Version: 0.3-0ubuntu1 (using KDE 4.2.3) OS: Linux Installed from: Ubuntu Packages Make Ocropus and tesseract part of a KDE for use in a "paperless office". KDE is a wellknown and widespread operation enviroment. What Linux/KDE missed so far was a good OCR machine. With Ocropus this seems to come to a better state. Wish: Make Ocropus with the use of tesseract be part of KDE. Integrate it into skanlite - or build another application that uses its power. http://code.google.com/p/ocropus/ OCRopus(tm) is a state-of-the-art document analysis and Optical Character Recognition (OCR) system, featuring pluggable layout analysis, pluggable character recognition, statistical natural language modeling, and multi-lingual capabilities. ( License: Apache License 2.0 ) Ocropus is now in Debian - and will be in Ubuntu, too starting with karmic. Ocropus makes use of tesseract: http://code.google.com/p/tesseract-ocr/ The Tesseract OCR engine was originally developed at HP between 1985 and 1995. It was open-sourced by HP and UNLV in 2005 and Google has lead further development. ( License: Apache License 2.0 ) Personal statement: Ocropus produces by far the best OCR result that I have ever seen on Linux! - This is really worth to be used for a KDE office! The next step would be a GUI that uses spellchecking and correction by the user. - But the first thing will be just to make use of the commandline power in KDE.

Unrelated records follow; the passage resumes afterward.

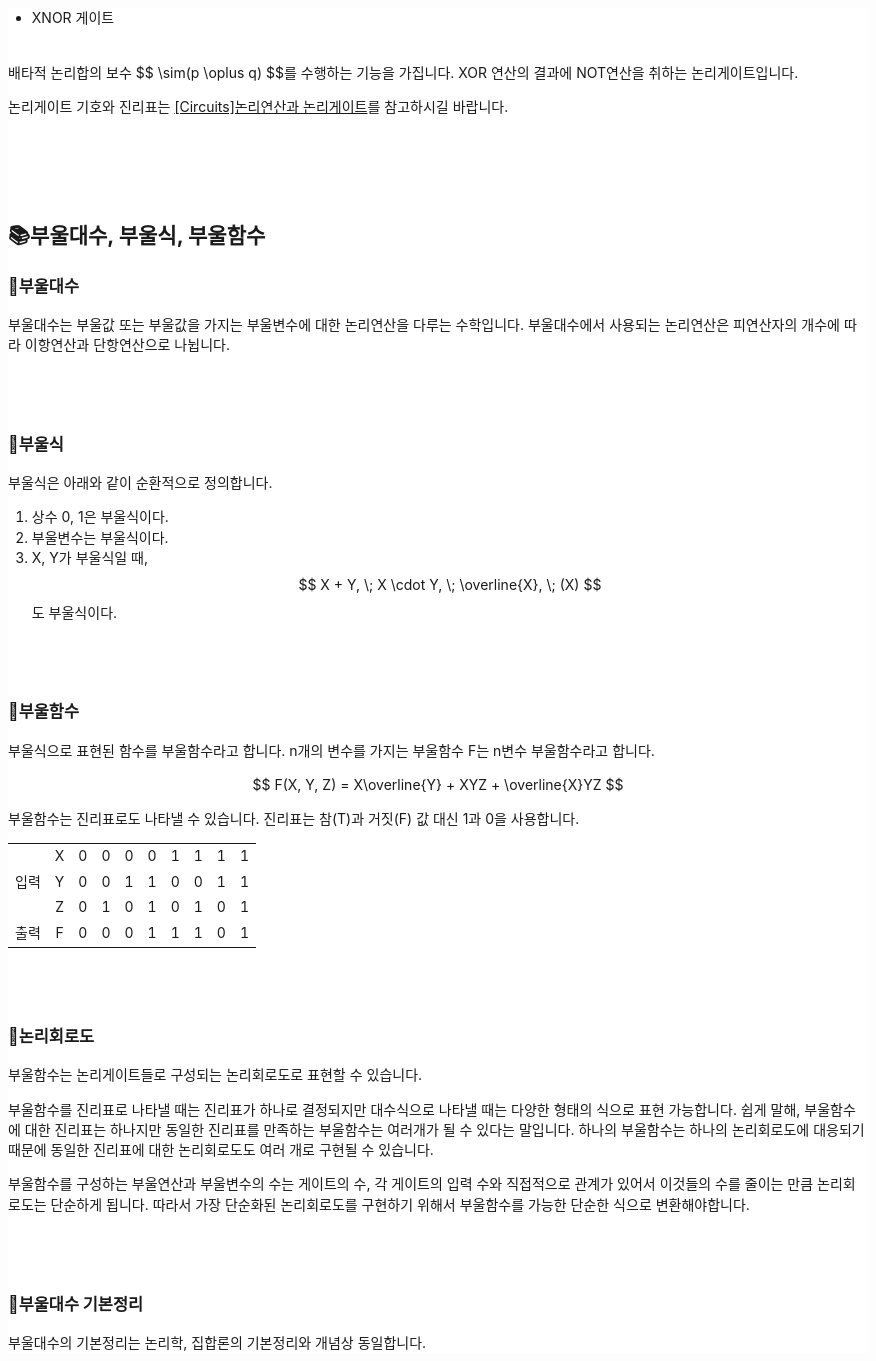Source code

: * XNOR 게이트
<br>
배타적 논리합의 보수 $$ \sim(p \oplus q) $$를 수행하는 기능을 가집니다. XOR 연산의 결과에 NOT연산을 취하는 논리게이트입니다.

<br>

논리게이트 기호와 진리표는 [[Circuits]논리연산과 논리게이트](https://juwonc.github.io/circuits/Circuits-3/)를 참고하시길 바랍니다.

<br><br><br>

## 📚부울대수, 부울식, 부울함수
### 📄부울대수
부울대수는 부울값 또는 부울값을 가지는 부울변수에 대한 논리연산을 다루는 수학입니다. 부울대수에서 사용되는 논리연산은 피연산자의 개수에 따라 이항연산과 단항연산으로 나뉩니다.

<br><br>

### 📄부울식
부울식은 아래와 같이 순환적으로 정의합니다.

1. 상수 0, 1은 부울식이다.
2. 부울변수는 부울식이다.
3. X, Y가 부울식일 때, $$ X + Y, \; X \cdot Y, \; \overline{X}, \; (X) $$도 부울식이다.

<br><br>

### 📄부울함수
부울식으로 표현된 함수를 부울함수라고 합니다. n개의 변수를 가지는 부울함수 F는 n변수 부울함수라고 합니다.

$$ F(X, Y, Z) = X\overline{Y} + XYZ + \overline{X}YZ $$

부울함수는 진리표로도 나타낼 수 있습니다. 진리표는 참(T)과 거짓(F) 값 대신 1과 0을 사용합니다.

| | | | | | | | | | |
| :---: | :---: | :---: | :---: | :---: | :---: | :---: | :---: | :---: | :---: |
| | X | 0 | 0 | 0 | 0 | 1 | 1 | 1 | 1 |
| 입력 | Y | 0 | 0 | 1 | 1 | 0 | 0 | 1 | 1 |
| | Z | 0 | 1 | 0 | 1 | 0 | 1 | 0 | 1 |
| 출력 | F | 0 | 0 | 0 | 1 | 1 | 1 | 0 | 1 |

<br><br>

### 📄논리회로도
부울함수는 논리게이트들로 구성되는 논리회로도로 표현할 수 있습니다.

부울함수를 진리표로 나타낼 때는 진리표가 하나로 결정되지만 대수식으로 나타낼 때는 다양한 형태의 식으로 표현 가능합니다. 쉽게 말해, 부울함수에 대한 진리표는 하나지만 동일한 진리표를 만족하는 부울함수는 여러개가 될 수 있다는 말입니다. 하나의 부울함수는 하나의 논리회로도에 대응되기 때문에 동일한 진리표에 대한 논리회로도도 여러 개로 구현될 수 있습니다.

부울함수를 구성하는 부울연산과 부울변수의 수는 게이트의 수, 각 게이트의 입력 수와 직접적으로 관계가 있어서 이것들의 수를 줄이는 만큼 논리회로도는 단순하게 됩니다. 따라서 가장 단순화된 논리회로도를 구현하기 위해서 부울함수를 가능한 단순한 식으로 변환해야합니다.

<br><br>

### 📄부울대수 기본정리
부울대수의 기본정리는 논리학, 집합론의 기본정리와 개념상 동일합니다.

I totally agree that KDE needs the OCR, but skanlite is not the right application for that. I would be more that happy to help somebody that wants to do an OCR application that uses libksane. There was somebody (don't remember now who it was) doing some OCR app, but would use Akonadi to save the documents. There was a short discussion on kde-imaging or kde-devel...
*** Bug 426829 has been marked as a duplicate of this bug. ***
Too bad to see that nothing has changed since 2009 :( I guess I'll have to keep using my crappy self-made script that combines scanimage + imagemagick's img2pdf + ocrmypdf
You could always try https://invent.kde.org/utilities/skanpage There has been quite some development there the last half year. And why not scratch your itch and help with the OCR part ;)
(In reply to Kåre Särs from comment #4) > You could always try https://invent.kde.org/utilities/skanpage > > There has been quite some development there the last half year. > > And why not scratch your itch and help with the OCR part ;) Thanks, that's excellent news, I'm definitely gonna keep an eye on it :)
Now that Skanpage features OCR capabilities, is this (~15 years old!) bug report still relevant?
Yep, I think we can point to Skanpage for the OCR parts